The draft contains some progressive articles on film censorship (that the Censorship Board will no longer cut films but provide recommendations to filmmakers to cut the film themselves and the implementation of a film classification system) but the regulations governing the film business read as they did under the New Order. A dangerous re-bureaucratization of film making is proposed, stipulating prior approval for films titles and scripts, permission for importing and exporting film, and the compulsory registration of all film making activities. Compulsory written contracts will formalize the relationship between the film industry and the Ministry.

Import quotas and minimum screen time allocation for local productions (50%; Article 32) seem good on paper, but the lesson of this flawed policy should have been learnt long ago. Local productions have achieved a 55% market share without the help of a screen time obligation. Any system of quotas, either on imports or screen time, will adversely affect audiences, who will have less choice at the cinema and will logically turn to other sources of entertainment.
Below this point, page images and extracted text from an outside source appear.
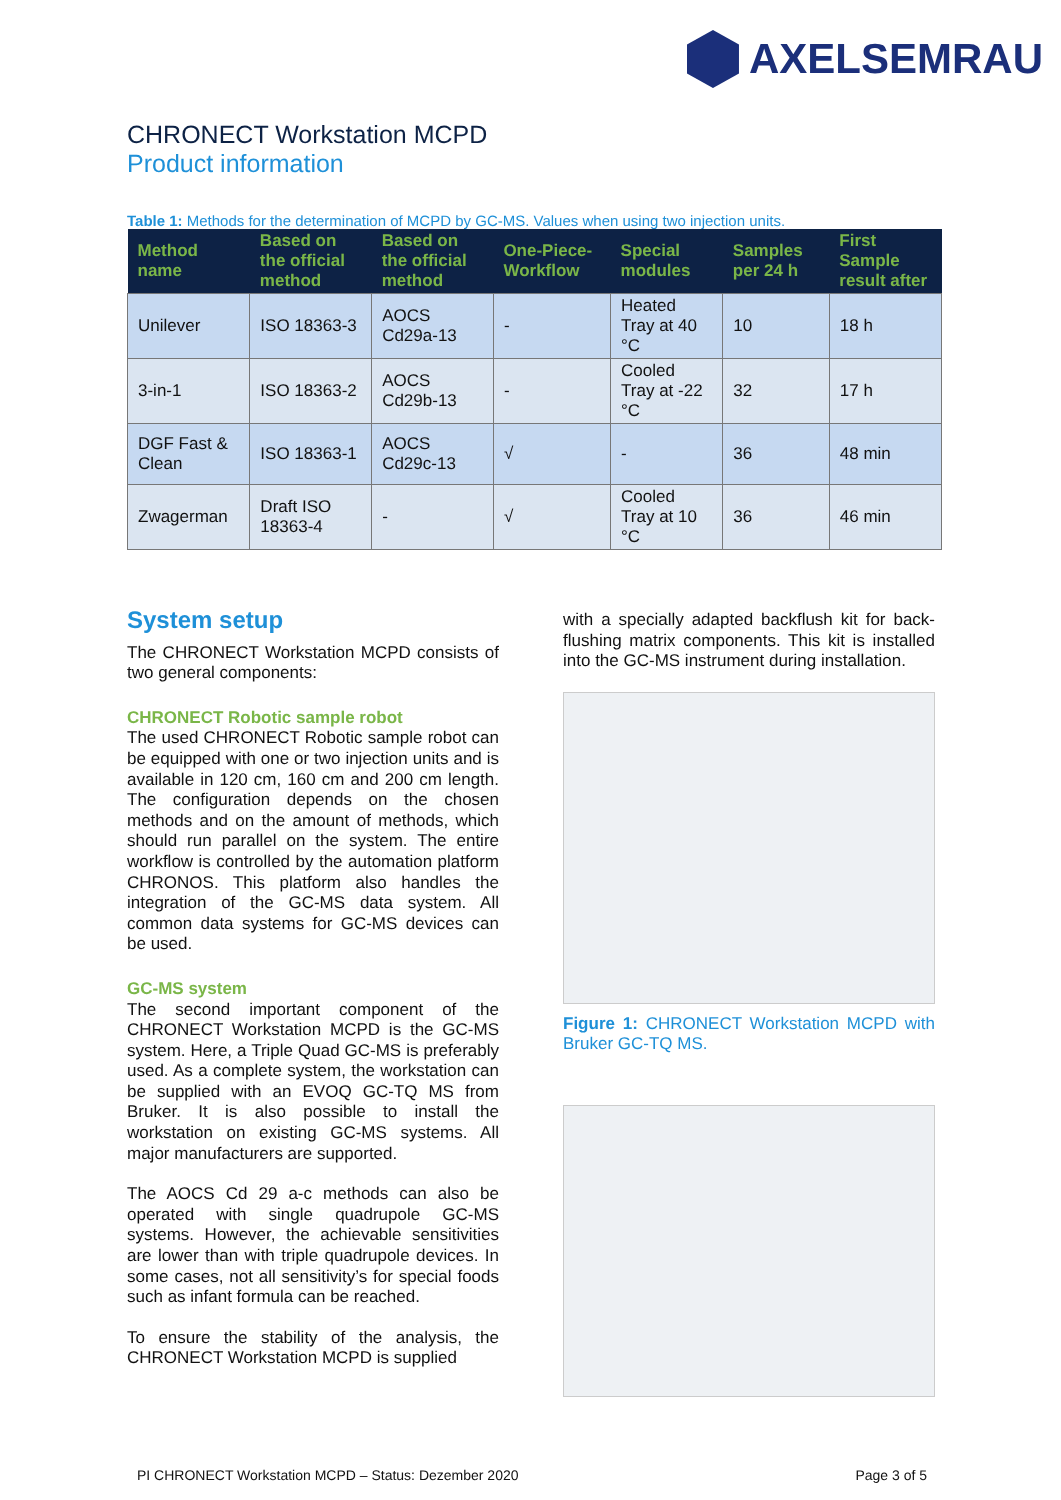AXELSEMRAU
CHRONECT Workstation MCPD
Product information
Table 1: Methods for the determination of MCPD by GC-MS. Values when using two injection units.
| Method name | Based on the official method | Based on the official method | One-Piece-Workflow | Special modules | Samples per 24 h | First Sample result after |
| --- | --- | --- | --- | --- | --- | --- |
| Unilever | ISO 18363-3 | AOCS Cd29a-13 | - | Heated Tray at 40 °C | 10 | 18 h |
| 3-in-1 | ISO 18363-2 | AOCS Cd29b-13 | - | Cooled Tray at -22 °C | 32 | 17 h |
| DGF Fast & Clean | ISO 18363-1 | AOCS Cd29c-13 | √ | - | 36 | 48 min |
| Zwagerman | Draft ISO 18363-4 | - | √ | Cooled Tray at 10 °C | 36 | 46 min |
System setup
The CHRONECT Workstation MCPD consists of two general components:
CHRONECT Robotic sample robot
The used CHRONECT Robotic sample robot can be equipped with one or two injection units and is available in 120 cm, 160 cm and 200 cm length. The configuration depends on the chosen methods and on the amount of methods, which should run parallel on the system. The entire workflow is controlled by the automation platform CHRONOS. This platform also handles the integration of the GC-MS data system. All common data systems for GC-MS devices can be used.
GC-MS system
The second important component of the CHRONECT Workstation MCPD is the GC-MS system. Here, a Triple Quad GC-MS is preferably used. As a complete system, the workstation can be supplied with an EVOQ GC-TQ MS from Bruker. It is also possible to install the workstation on existing GC-MS systems. All major manufacturers are supported.
The AOCS Cd 29 a-c methods can also be operated with single quadrupole GC-MS systems. However, the achievable sensitivities are lower than with triple quadrupole devices. In some cases, not all sensitivity’s for special foods such as infant formula can be reached.
To ensure the stability of the analysis, the CHRONECT Workstation MCPD is supplied
with a specially adapted backflush kit for back-flushing matrix components. This kit is installed into the GC-MS instrument during installation.
Figure 1: CHRONECT Workstation MCPD with Bruker GC-TQ MS.
PI CHRONECT Workstation MCPD – Status: Dezember 2020 Page 3 of 5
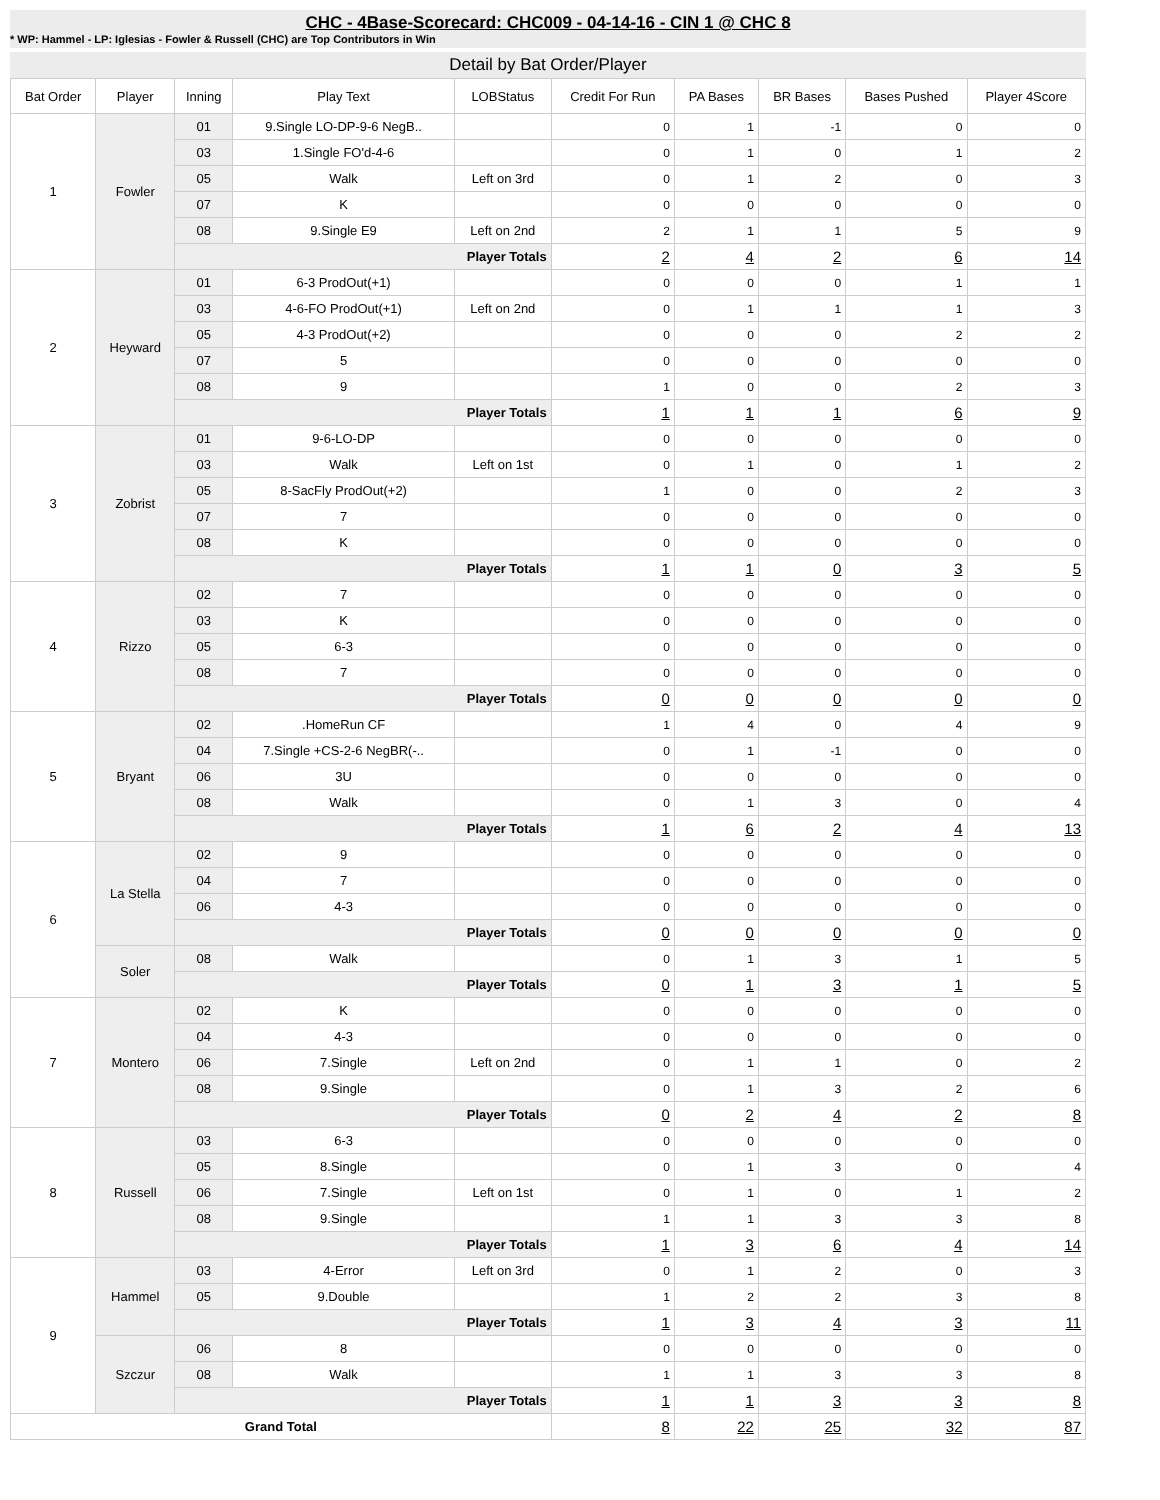CHC - 4Base-Scorecard: CHC009 - 04-14-16 - CIN 1 @ CHC 8
* WP: Hammel - LP: Iglesias - Fowler & Russell (CHC) are Top Contributors in Win
Detail by Bat Order/Player
| Bat Order | Player | Inning | Play Text | LOBStatus | Credit For Run | PA Bases | BR Bases | Bases Pushed | Player 4Score |
| --- | --- | --- | --- | --- | --- | --- | --- | --- | --- |
| 1 | Fowler | 01 | 9.Single LO-DP-9-6 NegB.. | | 0 | 1 | -1 | 0 | 0 |
| | | 03 | 1.Single FO'd-4-6 | | 0 | 1 | 0 | 1 | 2 |
| | | 05 | Walk | Left on 3rd | 0 | 1 | 2 | 0 | 3 |
| | | 07 | K | | 0 | 0 | 0 | 0 | 0 |
| | | 08 | 9.Single E9 | Left on 2nd | 2 | 1 | 1 | 5 | 9 |
| | | Player Totals | | | 2 | 4 | 2 | 6 | 14 |
| 2 | Heyward | 01 | 6-3 ProdOut(+1) | | 0 | 0 | 0 | 1 | 1 |
| | | 03 | 4-6-FO ProdOut(+1) | Left on 2nd | 0 | 1 | 1 | 1 | 3 |
| | | 05 | 4-3 ProdOut(+2) | | 0 | 0 | 0 | 2 | 2 |
| | | 07 | 5 | | 0 | 0 | 0 | 0 | 0 |
| | | 08 | 9 | | 1 | 0 | 0 | 2 | 3 |
| | | Player Totals | | | 1 | 1 | 1 | 6 | 9 |
| 3 | Zobrist | 01 | 9-6-LO-DP | | 0 | 0 | 0 | 0 | 0 |
| | | 03 | Walk | Left on 1st | 0 | 1 | 0 | 1 | 2 |
| | | 05 | 8-SacFly ProdOut(+2) | | 1 | 0 | 0 | 2 | 3 |
| | | 07 | 7 | | 0 | 0 | 0 | 0 | 0 |
| | | 08 | K | | 0 | 0 | 0 | 0 | 0 |
| | | Player Totals | | | 1 | 1 | 0 | 3 | 5 |
| 4 | Rizzo | 02 | 7 | | 0 | 0 | 0 | 0 | 0 |
| | | 03 | K | | 0 | 0 | 0 | 0 | 0 |
| | | 05 | 6-3 | | 0 | 0 | 0 | 0 | 0 |
| | | 08 | 7 | | 0 | 0 | 0 | 0 | 0 |
| | | Player Totals | | | 0 | 0 | 0 | 0 | 0 |
| 5 | Bryant | 02 | .HomeRun CF | | 1 | 4 | 0 | 4 | 9 |
| | | 04 | 7.Single +CS-2-6 NegBR(-.. | | 0 | 1 | -1 | 0 | 0 |
| | | 06 | 3U | | 0 | 0 | 0 | 0 | 0 |
| | | 08 | Walk | | 0 | 1 | 3 | 0 | 4 |
| | | Player Totals | | | 1 | 6 | 2 | 4 | 13 |
| 6 | La Stella | 02 | 9 | | 0 | 0 | 0 | 0 | 0 |
| | | 04 | 7 | | 0 | 0 | 0 | 0 | 0 |
| | | 06 | 4-3 | | 0 | 0 | 0 | 0 | 0 |
| | | Player Totals | | | 0 | 0 | 0 | 0 | 0 |
| | Soler | 08 | Walk | | 0 | 1 | 3 | 1 | 5 |
| | | Player Totals | | | 0 | 1 | 3 | 1 | 5 |
| 7 | Montero | 02 | K | | 0 | 0 | 0 | 0 | 0 |
| | | 04 | 4-3 | | 0 | 0 | 0 | 0 | 0 |
| | | 06 | 7.Single | Left on 2nd | 0 | 1 | 1 | 0 | 2 |
| | | 08 | 9.Single | | 0 | 1 | 3 | 2 | 6 |
| | | Player Totals | | | 0 | 2 | 4 | 2 | 8 |
| 8 | Russell | 03 | 6-3 | | 0 | 0 | 0 | 0 | 0 |
| | | 05 | 8.Single | | 0 | 1 | 3 | 0 | 4 |
| | | 06 | 7.Single | Left on 1st | 0 | 1 | 0 | 1 | 2 |
| | | 08 | 9.Single | | 1 | 1 | 3 | 3 | 8 |
| | | Player Totals | | | 1 | 3 | 6 | 4 | 14 |
| 9 | Hammel | 03 | 4-Error | Left on 3rd | 0 | 1 | 2 | 0 | 3 |
| | | 05 | 9.Double | | 1 | 2 | 2 | 3 | 8 |
| | | Player Totals | | | 1 | 3 | 4 | 3 | 11 |
| | Szczur | 06 | 8 | | 0 | 0 | 0 | 0 | 0 |
| | | 08 | Walk | | 1 | 1 | 3 | 3 | 8 |
| | | Player Totals | | | 1 | 1 | 3 | 3 | 8 |
| Grand Total | | | | | 8 | 22 | 25 | 32 | 87 |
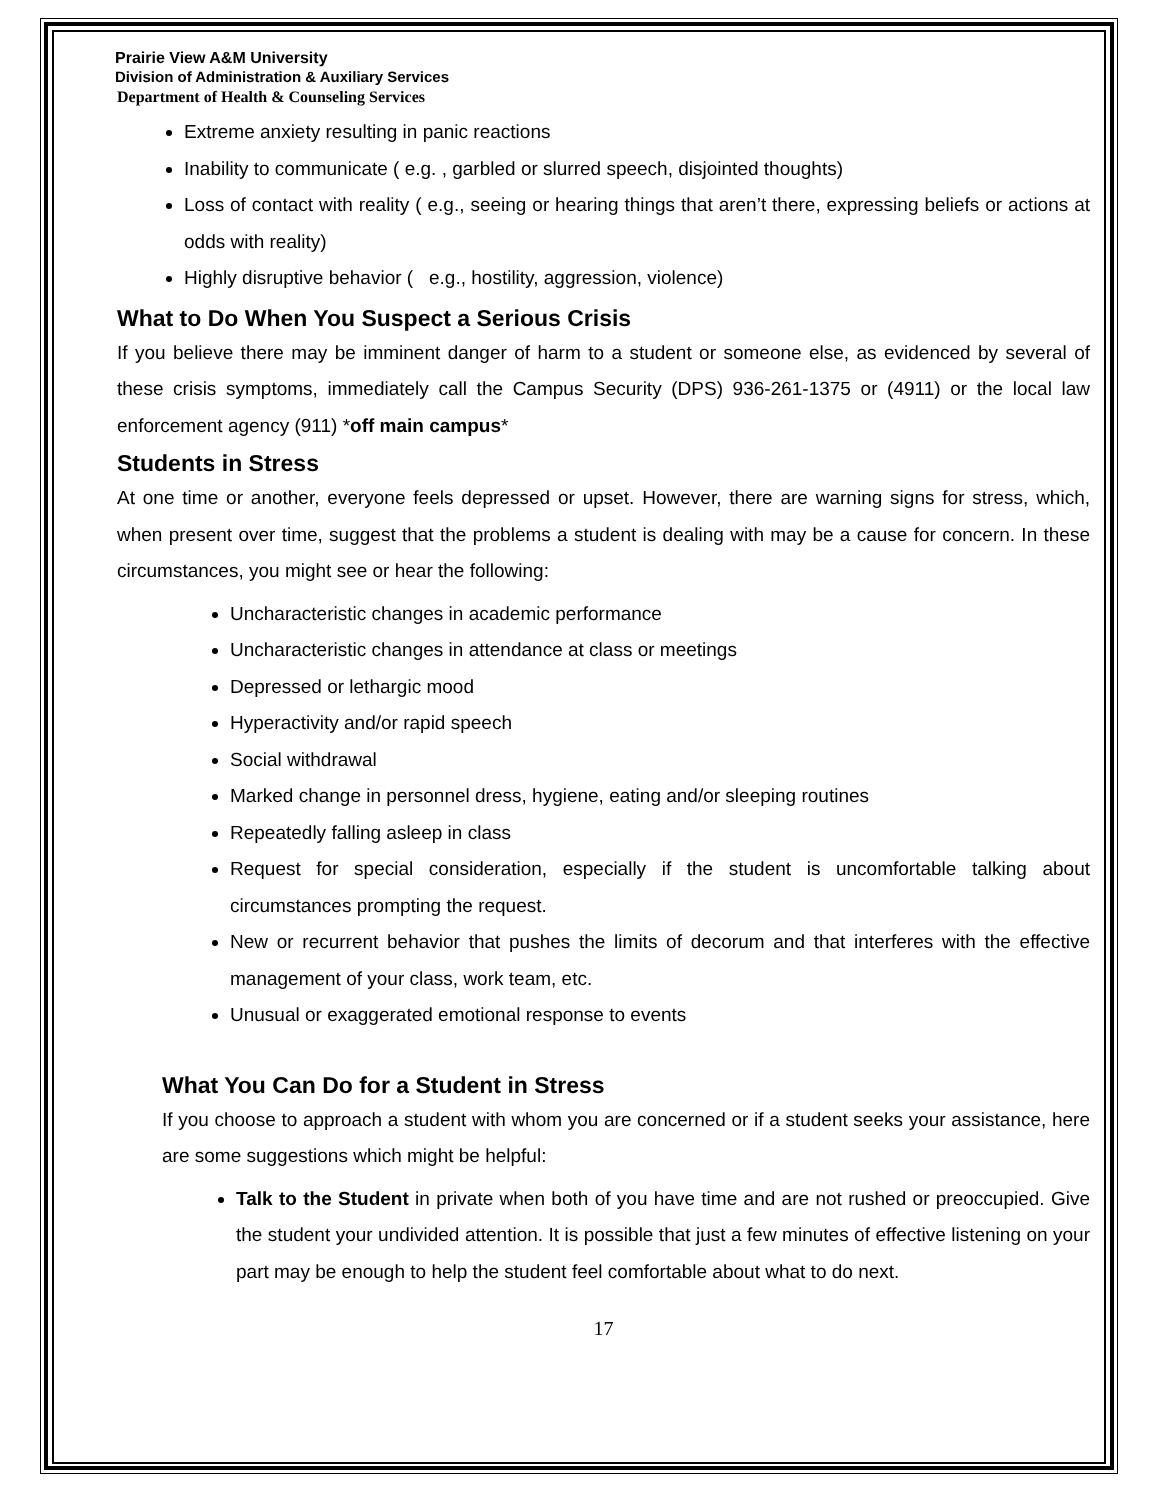Prairie View A&M University
Division of Administration & Auxiliary Services
Department of Health & Counseling Services
Extreme anxiety resulting in panic reactions
Inability to communicate ( e.g. , garbled or slurred speech, disjointed thoughts)
Loss of contact with reality ( e.g., seeing or hearing things that aren’t there, expressing beliefs or actions at odds with reality)
Highly disruptive behavior ( e.g., hostility, aggression, violence)
What to Do When You Suspect a Serious Crisis
If you believe there may be imminent danger of harm to a student or someone else, as evidenced by several of these crisis symptoms, immediately call the Campus Security (DPS) 936-261-1375 or (4911) or the local law enforcement agency (911) *off main campus*
Students in Stress
At one time or another, everyone feels depressed or upset. However, there are warning signs for stress, which, when present over time, suggest that the problems a student is dealing with may be a cause for concern. In these circumstances, you might see or hear the following:
Uncharacteristic changes in academic performance
Uncharacteristic changes in attendance at class or meetings
Depressed or lethargic mood
Hyperactivity and/or rapid speech
Social withdrawal
Marked change in personnel dress, hygiene, eating and/or sleeping routines
Repeatedly falling asleep in class
Request for special consideration, especially if the student is uncomfortable talking about circumstances prompting the request.
New or recurrent behavior that pushes the limits of decorum and that interferes with the effective management of your class, work team, etc.
Unusual or exaggerated emotional response to events
What You Can Do for a Student in Stress
If you choose to approach a student with whom you are concerned or if a student seeks your assistance, here are some suggestions which might be helpful:
Talk to the Student in private when both of you have time and are not rushed or preoccupied. Give the student your undivided attention. It is possible that just a few minutes of effective listening on your part may be enough to help the student feel comfortable about what to do next.
17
The most glaring absence from this law is the lack of state support for the film industry. Provisions are provided for compulsory archiving of material, and the government would continue to promote Indonesian films overseas. But there is no concrete institutional support that would strengthen or even sustain the film industry, either in terms of reaching audiences who do not have access to Indonesian films, subsidizing film production, establishing facilities that would help the industry or promoting film literacy. The only institution that is strengthened is the censorship board.

The government cannot have it both ways. It cannot hope that film will become a vital and productive cultural domain while at the time treating it as a cultural threat and thus subjecting it to a disproportionate amount of control. If this law is pushed through it will be a victory for reactionary politics and a severe defeat to a film industry that has worked so hard to recover from financial and cultural restraints.